[LISTED ENTRIES]
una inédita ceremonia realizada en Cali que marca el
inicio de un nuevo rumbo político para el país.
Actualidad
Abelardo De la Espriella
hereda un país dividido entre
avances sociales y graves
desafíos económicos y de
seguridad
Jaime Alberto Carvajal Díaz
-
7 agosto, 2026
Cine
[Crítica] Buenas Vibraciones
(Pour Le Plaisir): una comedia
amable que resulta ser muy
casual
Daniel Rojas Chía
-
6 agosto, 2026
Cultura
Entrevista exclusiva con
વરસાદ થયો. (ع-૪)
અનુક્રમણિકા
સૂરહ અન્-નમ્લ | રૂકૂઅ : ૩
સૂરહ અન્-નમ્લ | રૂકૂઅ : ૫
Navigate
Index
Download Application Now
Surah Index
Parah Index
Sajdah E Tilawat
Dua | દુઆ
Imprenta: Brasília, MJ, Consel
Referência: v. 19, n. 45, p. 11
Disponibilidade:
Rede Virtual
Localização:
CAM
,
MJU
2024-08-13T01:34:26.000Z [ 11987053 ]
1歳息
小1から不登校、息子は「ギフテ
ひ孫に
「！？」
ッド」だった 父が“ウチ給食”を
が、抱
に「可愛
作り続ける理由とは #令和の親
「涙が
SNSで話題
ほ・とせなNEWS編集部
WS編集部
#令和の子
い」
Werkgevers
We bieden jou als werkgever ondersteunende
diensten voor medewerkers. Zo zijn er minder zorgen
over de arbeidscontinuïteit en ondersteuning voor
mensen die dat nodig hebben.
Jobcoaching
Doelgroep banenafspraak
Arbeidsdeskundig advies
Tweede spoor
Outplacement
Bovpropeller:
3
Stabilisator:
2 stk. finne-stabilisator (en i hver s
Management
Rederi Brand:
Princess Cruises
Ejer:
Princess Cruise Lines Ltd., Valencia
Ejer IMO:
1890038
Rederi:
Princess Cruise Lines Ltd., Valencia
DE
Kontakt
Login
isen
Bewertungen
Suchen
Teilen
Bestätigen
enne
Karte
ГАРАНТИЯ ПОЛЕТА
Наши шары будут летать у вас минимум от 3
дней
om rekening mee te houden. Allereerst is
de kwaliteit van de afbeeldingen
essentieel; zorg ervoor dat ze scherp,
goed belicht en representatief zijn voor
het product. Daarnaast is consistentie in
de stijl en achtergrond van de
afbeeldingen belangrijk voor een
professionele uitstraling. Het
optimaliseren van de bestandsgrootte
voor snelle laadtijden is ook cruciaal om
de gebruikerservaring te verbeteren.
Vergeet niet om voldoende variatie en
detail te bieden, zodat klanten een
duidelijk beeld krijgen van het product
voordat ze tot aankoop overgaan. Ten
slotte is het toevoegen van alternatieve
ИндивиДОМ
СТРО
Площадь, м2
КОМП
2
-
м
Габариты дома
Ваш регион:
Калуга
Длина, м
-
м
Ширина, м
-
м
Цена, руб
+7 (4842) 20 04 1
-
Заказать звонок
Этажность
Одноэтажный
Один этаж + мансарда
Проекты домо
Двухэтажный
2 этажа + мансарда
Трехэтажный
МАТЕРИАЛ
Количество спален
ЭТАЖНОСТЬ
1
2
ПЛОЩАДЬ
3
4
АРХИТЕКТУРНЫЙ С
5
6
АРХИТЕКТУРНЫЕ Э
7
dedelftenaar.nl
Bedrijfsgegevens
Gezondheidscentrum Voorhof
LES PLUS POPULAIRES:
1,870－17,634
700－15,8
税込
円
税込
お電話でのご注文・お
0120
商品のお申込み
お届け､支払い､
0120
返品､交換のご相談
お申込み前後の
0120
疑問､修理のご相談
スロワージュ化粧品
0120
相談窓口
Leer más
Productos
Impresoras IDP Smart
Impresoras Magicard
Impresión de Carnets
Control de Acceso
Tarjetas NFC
[/LISTED ENTRIES]
# PROBLEM TO WORK ON
All of the entries need to be reproduced exactly; please write them out.

# OUTPUT
una inédita ceremonia realizada en Cali que marca el
inicio de un nuevo rumbo político para el país.
Actualidad
Abelardo De la Espriella
hereda un país dividido entre
avances sociales y graves
desafíos económicos y de
seguridad
Jaime Alberto Carvajal Díaz
-
7 agosto, 2026
Cine
[Crítica] Buenas Vibraciones
(Pour Le Plaisir): una comedia
amable que resulta ser muy
casual
Daniel Rojas Chía
-
6 agosto, 2026
Cultura
Entrevista exclusiva con
વરસાદ થયો. (ع-૪)
અનુક્રમણિકા
સૂરહ અન્-નમ્લ | રૂકૂઅ : ૩
સૂરહ અન્-નમ્લ | રૂકૂઅ : ૫
Navigate
Index
Download Application Now
Surah Index
Parah Index
Sajdah E Tilawat
Dua | દુઆ
Imprenta: Brasília, MJ, Consel
Referência: v. 19, n. 45, p. 11
Disponibilidade:
Rede Virtual
Localização:
CAM
,
MJU
2024-08-13T01:34:26.000Z [ 11987053 ]
1歳息
小1から不登校、息子は「ギフテ
ひ孫に
「！？」
ッド」だった 父が“ウチ給食”を
が、抱
に「可愛
作り続ける理由とは #令和の親
「涙が
SNSで話題
ほ・とせなNEWS編集部
WS編集部
#令和の子
い」
Werkgevers
We bieden jou als werkgever ondersteunende
diensten voor medewerkers. Zo zijn er minder zorgen
over de arbeidscontinuïteit en ondersteuning voor
mensen die dat nodig hebben.
Jobcoaching
Doelgroep banenafspraak
Arbeidsdeskundig advies
Tweede spoor
Outplacement
Bovpropeller:
3
Stabilisator:
2 stk. finne-stabilisator (en i hver s
Management
Rederi Brand:
Princess Cruises
Ejer:
Princess Cruise Lines Ltd., Valencia
Ejer IMO:
1890038
Rederi:
Princess Cruise Lines Ltd., Valencia
DE
Kontakt
Login
isen
Bewertungen
Suchen
Teilen
Bestätigen
enne
Karte
ГАРАНТИЯ ПОЛЕТА
Наши шары будут летать у вас минимум от 3
дней
om rekening mee te houden. Allereerst is
de kwaliteit van de afbeeldingen
essentieel; zorg ervoor dat ze scherp,
goed belicht en representatief zijn voor
het product. Daarnaast is consistentie in
de stijl en achtergrond van de
afbeeldingen belangrijk voor een
professionele uitstraling. Het
optimaliseren van de bestandsgrootte
voor snelle laadtijden is ook cruciaal om
de gebruikerservaring te verbeteren.
Vergeet niet om voldoende variatie en
detail te bieden, zodat klanten een
duidelijk beeld krijgen van het product
voordat ze tot aankoop overgaan. Ten
slotte is het toevoegen van alternatieve
ИндивиДОМ
СТРО
Площадь, м2
КОМП
2
-
м
Габариты дома
Ваш регион:
Калуга
Длина, м
-
м
Ширина, м
-
м
Цена, руб
+7 (4842) 20 04 1
-
Заказать звонок
Этажность
Одноэтажный
Один этаж + мансарда
Проекты домо
Двухэтажный
2 этажа + мансарда
Трехэтажный
МАТЕРИАЛ
Количество спален
ЭТАЖНОСТЬ
1
2
ПЛОЩАДЬ
3
4
АРХИТЕКТУРНЫЙ С
5
6
АРХИТЕКТУРНЫЕ Э
7
dedelftenaar.nl
Bedrijfsgegevens
Gezondheidscentrum Voorhof
LES PLUS POPULAIRES:
1,870－17,634
700－15,8
税込
円
税込
お電話でのご注文・お
0120
商品のお申込み
お届け､支払い､
0120
返品､交換のご相談
お申込み前後の
0120
疑問､修理のご相談
スロワージュ化粧品
0120
相談窓口
Leer más
Productos
Impresoras IDP Smart
Impresoras Magicard
Impresión de Carnets
Control de Acceso
Tarjetas NFC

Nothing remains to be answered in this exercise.